Answers have been edited and condensed for clarity.
How did the Black Girls Girls Gather book club come to be?
The idea for Black Girls Gather (A WIBCA Book Club) stems from the fabulous minds of our Co-Founders/Co-Coordinators Mariame Touré and Fabiola Ngamaleu Teumeni.
On their last night attending a social, economical and political forum at Bishop University in Sherbrooke, they wondered what they could do with all the information they had learned. Both being avid readers and having gone to a predominantly white high school where the selections of books written by BIPOC authors was non-existent, they decided it would be a great idea to start a book club.
This club centers on Black women and literary works by Black authors.
The team consist of Fabiola Ngamleu Teumeni and Mariame as our Co-Coordinators, Khadija Dia and Samantha Nyinawumuntu as our Assistant-Coordinators, Vanessa Manroop as our Treasurer, Amélia Souffrant as our Website Coordinator, Katya Stella Assoe as our Social Media Coordinator and myself as our Outreach and Event Coordinator.
The book club doesn't only include reading sessions where we discuss the books and make an association with our personal experiences — it also includes workshops.
The activities of the club consist of movie screenings, creative writing workshops, poetry workshops, visits from special guests (authors, podcast hosts) and art sessions all revolving around the books studied.
The purpose of this project would be to expose young girls to Black literature and engage in discussions around themes such as coming of age, racism, discrimination, identity, feminism, love, family, friendship, etc. all while building a network of support, mentorship and sisterhood for girls coming from the Black community in Montreal.
What do you think the importance of this club is?
Our program created a space like no other where young Black girls can gather and find comfort in discussing their shared experiences openly and honestly.
People often overlook the struggles and difficult realities that Black girls and women go through but our program puts the Black girl at the forefront not only in society but in the Black community.
We celebrate Black girls and women and highlight their accomplishments in so demonstrating that their realities cannot be erased.
We have seen an increase in self-confidence and self-esteem within our members.

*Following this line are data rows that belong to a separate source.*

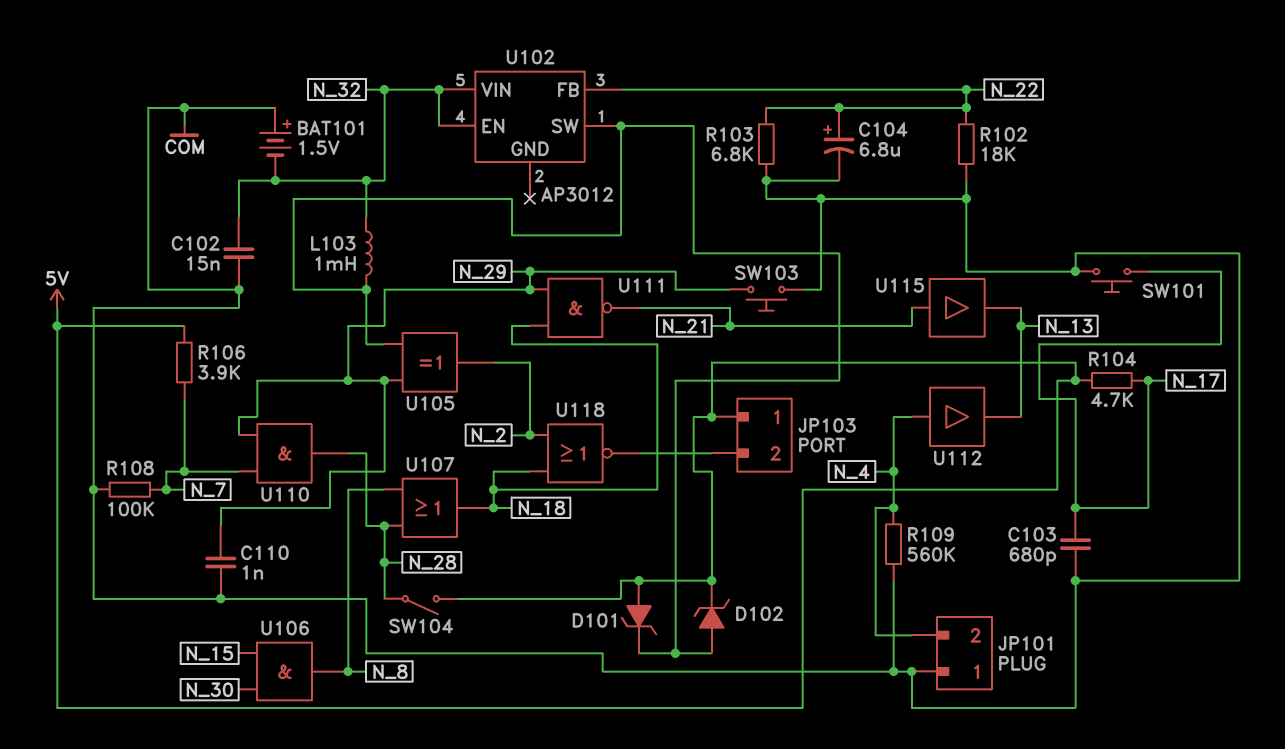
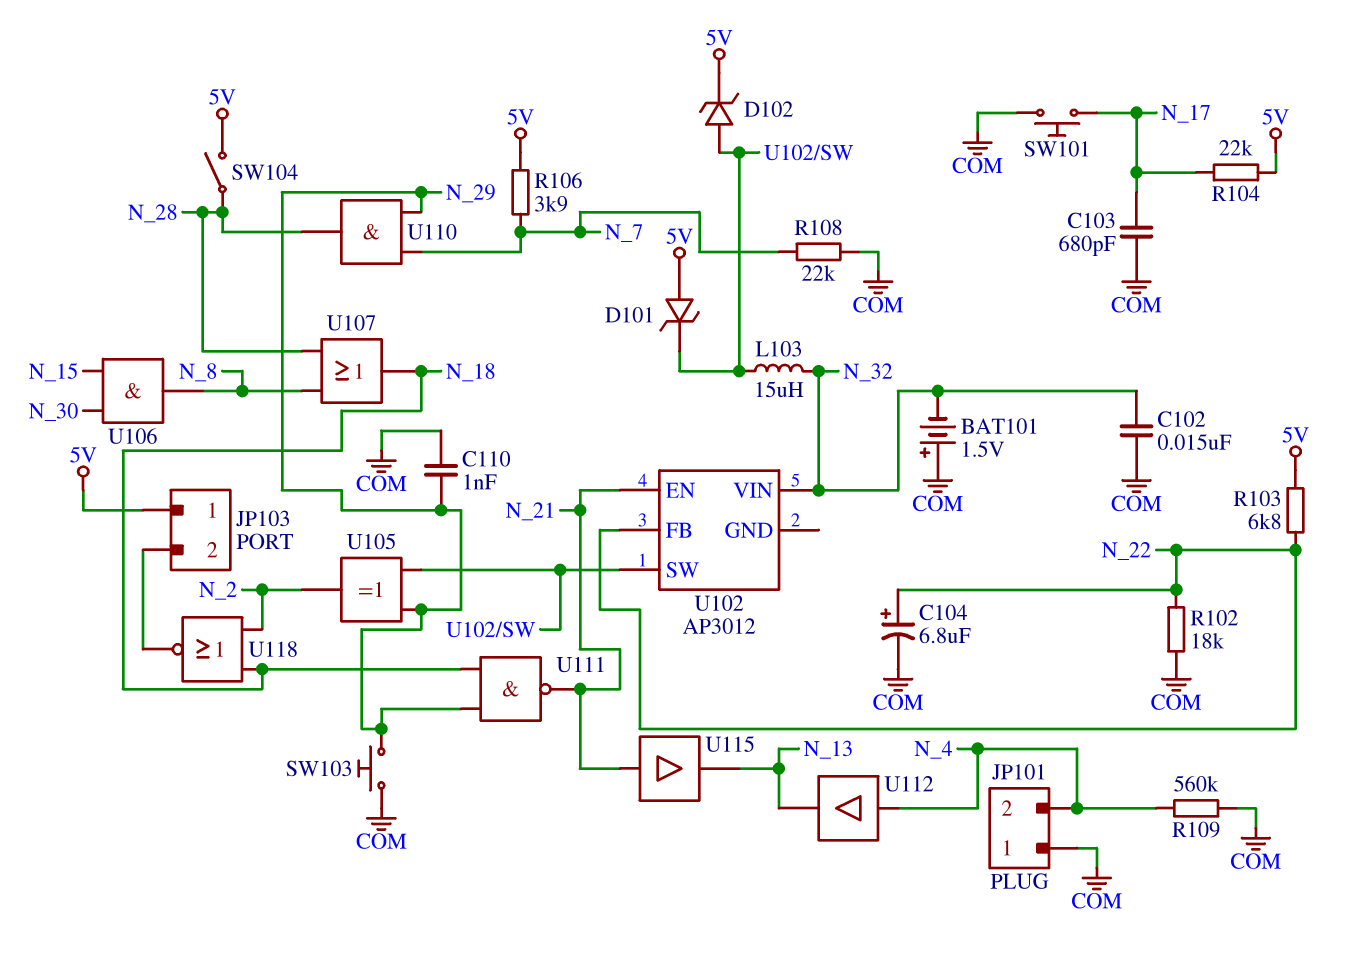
L103: 1mH (N_32, U102/SW) -> 15uH (N_32, U102/SW)
R103: 6.8k (COM, N_22) -> 6.8k (5V, N_22)
R104: 4.7k (5V, N_17) -> 22k (5V, N_17)
R108: 100k (COM, N_7) -> 22k (COM, N_7)
U102 pin EN: N_32 -> N_21

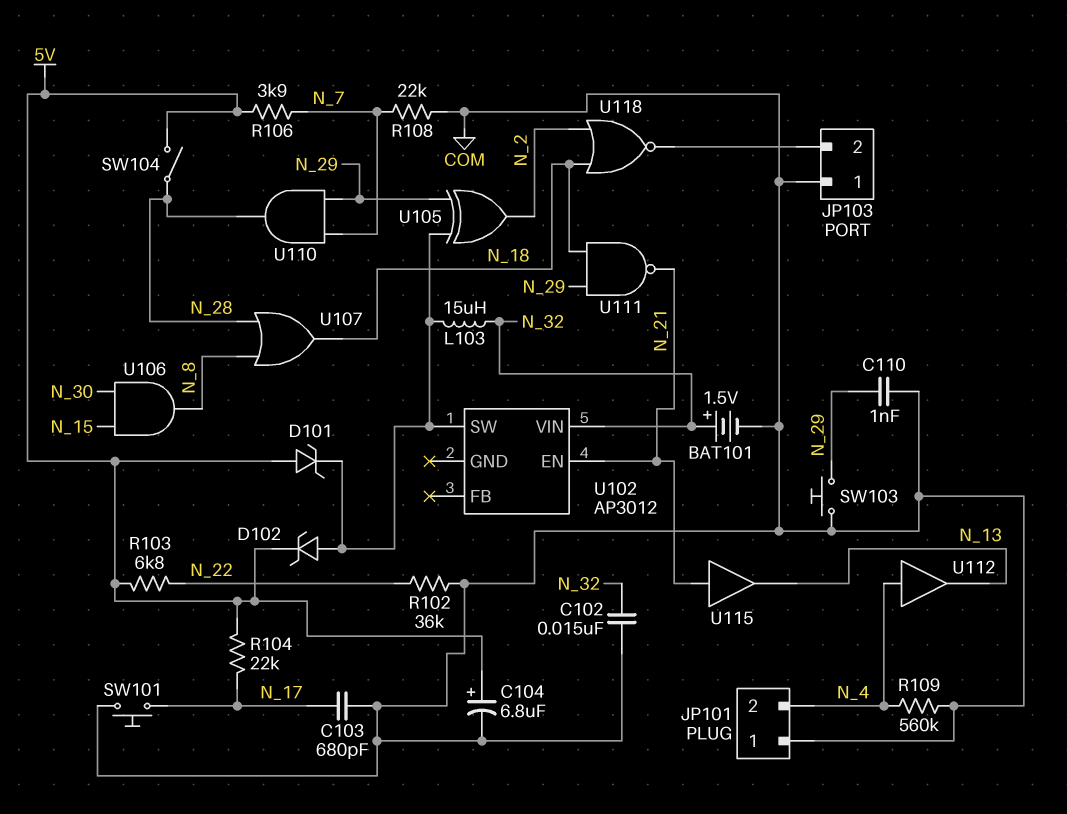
BAT101: 1.5V (plus COM, minus N_32) -> 1.5V (plus N_32, minus COM)
C104: 6.8uF (plus N_22, minus COM) -> 6.8uF (plus 5V, minus COM)
JP103 pin 1: 5V -> COM
R102: 18k (COM, N_22) -> 36k (COM, N_22)
U102 pin FB: N_22 -> none

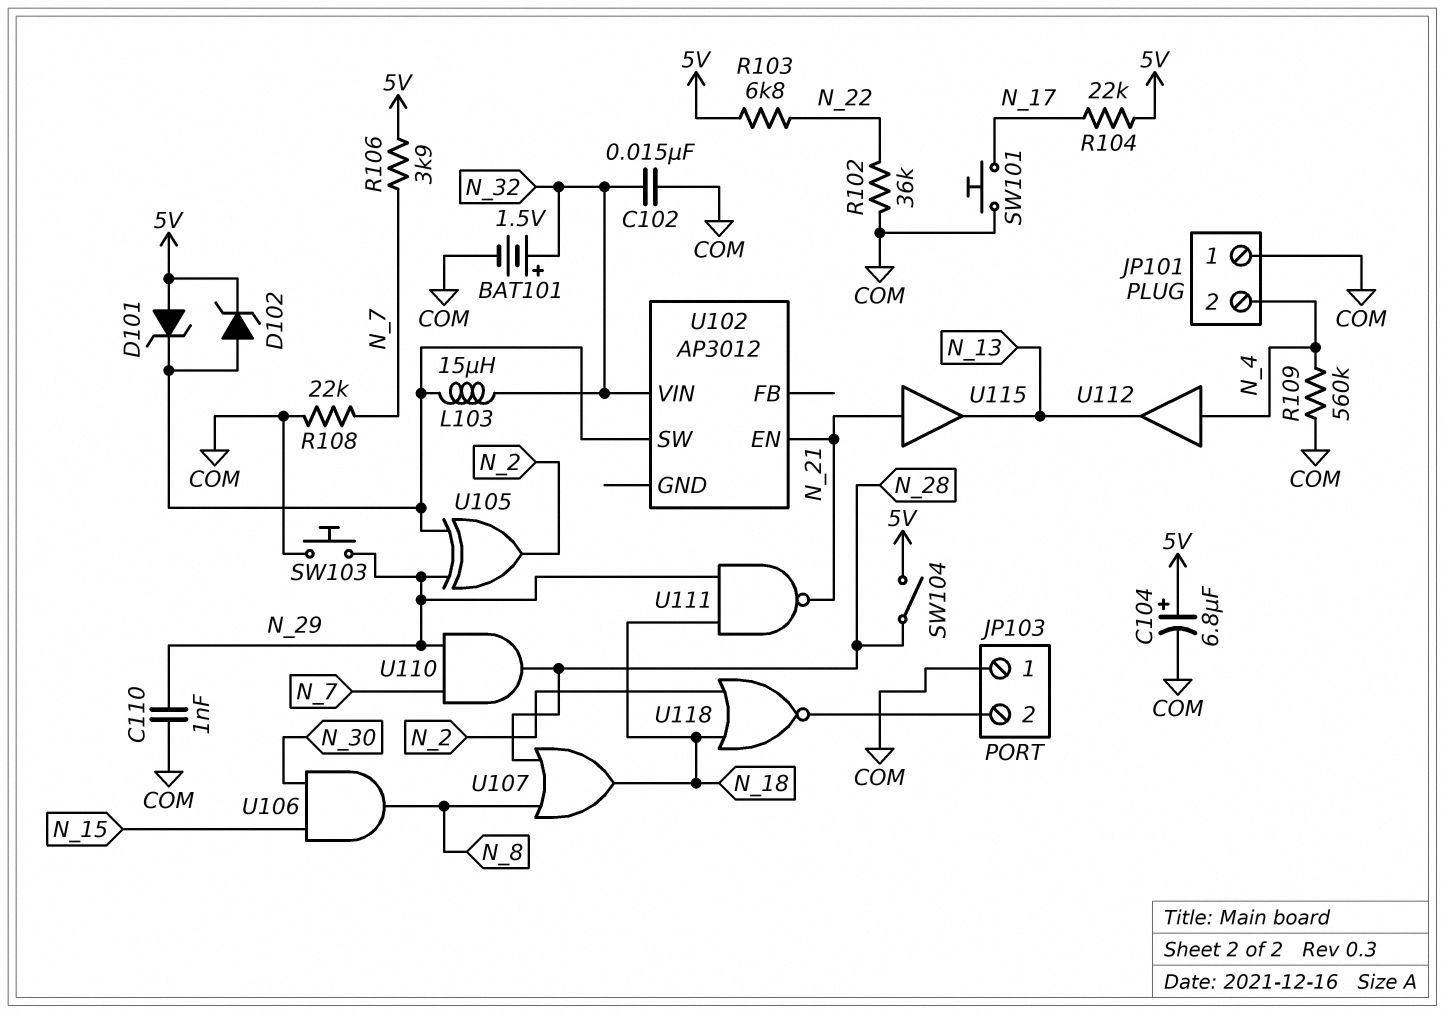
C103: 680pF (COM, N_17) -> none

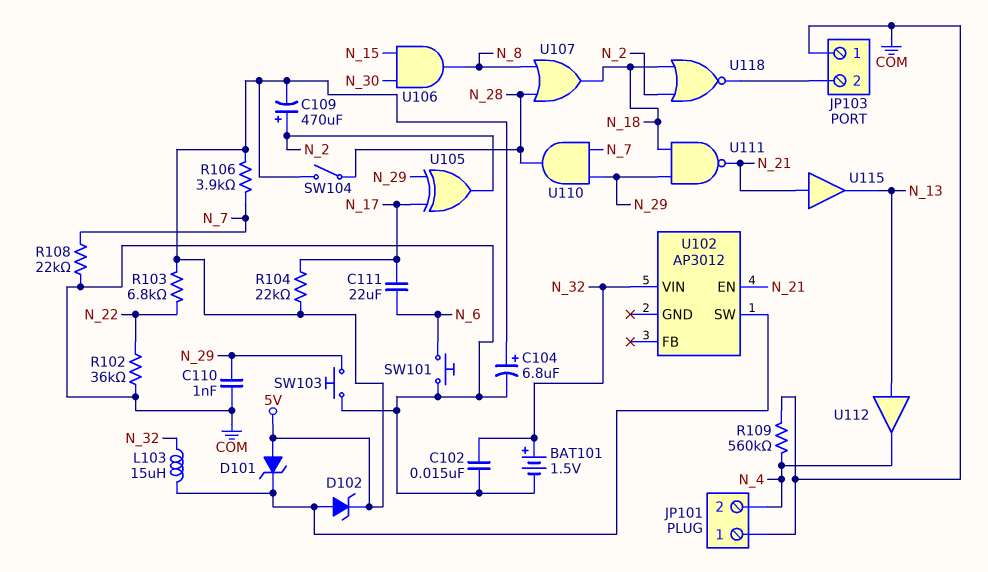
C109: none -> 470uF (plus N_2, minus 5V)
C111: none -> 22uF (N_6, N_17)
SW101: button (COM, N_17) -> button (COM, N_6)
U105: XOR (in N_29, in U102/SW, out N_2) -> XOR (in N_17, in N_29, out N_2)
U112: buffer (in N_4, out N_13) -> buffer (in N_13, out N_4)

Some of them who struggle with insecurities regarding their hair are starting to overcome them.
A lot of the girls are proud to be able to speak openly about topics that they usually don't feel comfortable enough to talk about. They feel empowered that they are not alone and that they often, as a group, have shared experiences. They also enjoy the sense of sisterhood. [...]
For many of them, our meetings feel like the only place where they feel comfortable enough to speak openly without fear of being judged.

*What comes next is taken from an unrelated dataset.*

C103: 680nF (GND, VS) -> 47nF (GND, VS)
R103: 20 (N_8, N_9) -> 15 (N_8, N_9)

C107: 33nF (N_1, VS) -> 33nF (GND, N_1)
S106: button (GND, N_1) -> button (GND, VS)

Our program empowers Black girls and women in every aspect not only regarding the love they should have for themselves and their bodies but for the space they should openly take in society.
We encourage our members in their dreams and aspirations and show them examples of Black women who are in diverse fields like politics, science, medicine, law entertainment, etc. We are changing the narrative of Black girls/women.

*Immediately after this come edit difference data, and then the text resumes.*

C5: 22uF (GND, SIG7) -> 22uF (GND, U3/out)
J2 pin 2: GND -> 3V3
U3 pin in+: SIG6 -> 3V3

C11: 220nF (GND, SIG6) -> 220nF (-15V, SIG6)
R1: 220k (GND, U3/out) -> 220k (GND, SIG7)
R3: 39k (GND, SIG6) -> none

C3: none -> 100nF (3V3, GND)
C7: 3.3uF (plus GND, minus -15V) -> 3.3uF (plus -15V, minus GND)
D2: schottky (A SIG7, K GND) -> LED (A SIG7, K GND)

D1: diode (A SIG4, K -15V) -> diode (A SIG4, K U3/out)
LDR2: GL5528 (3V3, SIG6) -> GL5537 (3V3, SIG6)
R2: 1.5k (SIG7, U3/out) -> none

We are also implementing peace by denouncing verbal and physical violence done to Black girls/women not only in the larger society but in the Black community. We denounce these situations when we see them arise in books and when they are brought up by members from their own experience.
We show them that the Black girl's mind, body and spirit need to be protected.
Who are some of your favourite authors you've read at the club thus far?
We have read a range of different authors from a range of different literary works. Our favourite authors are the legendary, Toni Morrison, the illustrious Tiffany D. Jackson, the enchanting Adaobi Tricia Nwaubani.
And frankly, all the authors that took part in the writing of Well-Read Black Girl: Finding Our Stories, Discovering Ourselves (a collection of essays by Black women writers) and Black Enough: Stories of Being Young & Black in America (a collection of short stories).